The machine woven carpets like the Axminster and Wilton are generally weaved together bobbins of quality carpet yarns and then apply backing on them. They are made from massive looms and could be easily and very intricately patterned. These carpets has the capacity to form a floor covering that not just provide supreme underfoot luxury while walking but also has very high performance which is why they are the one selected first in places like hotels and other bigger business houses.

The tufted carpets on the other hand are very much popular in the houses, they are relatively easy and speed process to make and are much luxurious looking. A pre woven carpet has yarn tufted in the backing and in this process the yarn is pushed through the backing with the help of needle and then the underlying loops are held back. The tufted carpets can be either twisted pile or velvet or even loop pile.

The twisted pile carpet are produced when during the tufting process one or more fibers are twisted together and the end result is such that the finished carpet looks bound together in a refined and toned manner.

Velvet pile carpet on the other hand always has a shorter pile and the construction or the structure is very tight and the finished look appears very smooth giving it a velvety touch. The surface of these carpets are very smooth and soft giving it a very aristocrat look which is why they are used in areas that gives an outdoor appearance.

Loop pile carpets are famous for its hard weaving technique and it lends the carpet section a great texture. The traditional domain of the weaving industry while making the hand knotted carpets and rugs uses their fine expertise to produce carpets that are of the most finest quality and every hand knotted rug is different and unique from another. Almost all traditional rugs feature a very minute but noticeable deliberate mistake in the rug which guarantees their authenticity speaking broadly that they are original and of the finest quality.

A group of six Axminster carpets are together called Lansdowne group and these set of carpets has a tripartite design in it along with reeded circles and beautiful delicate basket of flowers designed in the central panel of it. Around the basket of flowers there are diamond lozenges flanked around the side panels. The design is very unique and very artistic and you would simply love the setting of the entire pattern and how they complement one another.

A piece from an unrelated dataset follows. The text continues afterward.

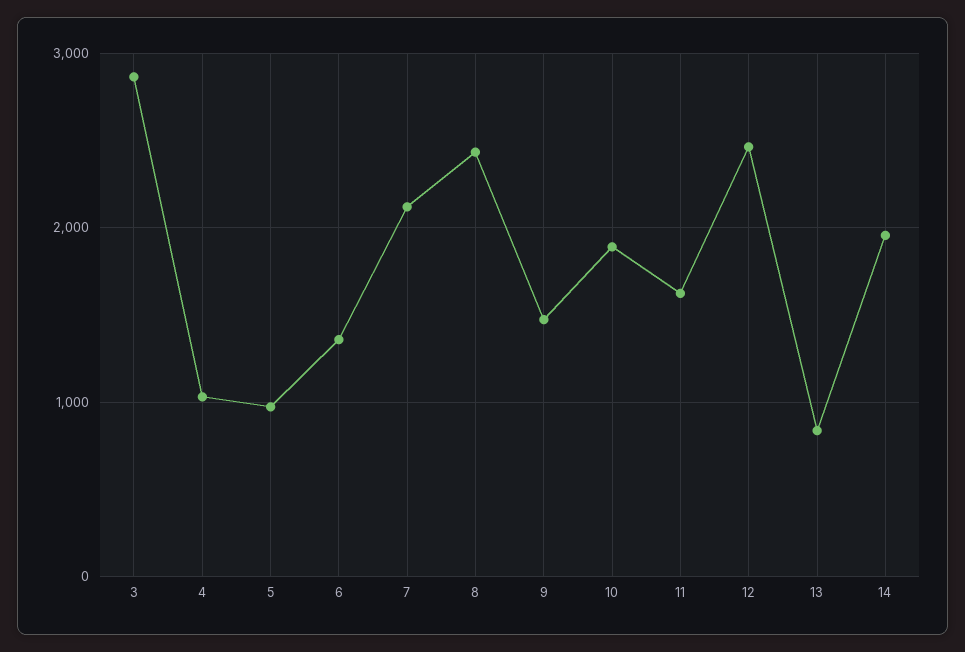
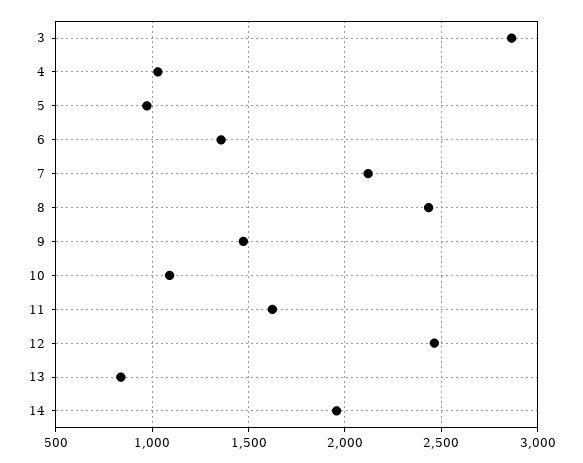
10: 1900 -> 1100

The Axminster Rococo designs on the other hand often has brown ground in it and has designs of birds in it which is a design that is copied from some contemporary engravings which are very popular. The carpet making industry is huge and with time it is growing in the area as well and even now there is a huge percentage of the 55,000 population who seeks employment in this field. The town of Wilton located in Wiltshire is a small town but is still known and famous for its carpet weaving industry and this tradition has been prominent since the 18th century.

Rugs and Carpet Museums

Around the world there are various types and kinds of museums, in fact every other capital or big city in all countries have museum that represents collections and findings of the past. There are few museums which gains our interest while there are some which are as lame as the dull lights. But the museums that features rugs and carpets have always been interesting and is still are. When you visit a carpet museum you will be simply awestruck with the great creativity and the artistic display of endless collections from around the world. There are seemingly endless collections of carpets and they always have the efficiency to create a sense of charisma to the on-looker. They represent in a charming and luxurious way the cultures of the place where they were made and how they changed faces along with the changing world. These carpets in many ways try to keep alive the age old traditional touch in this new contemporary world.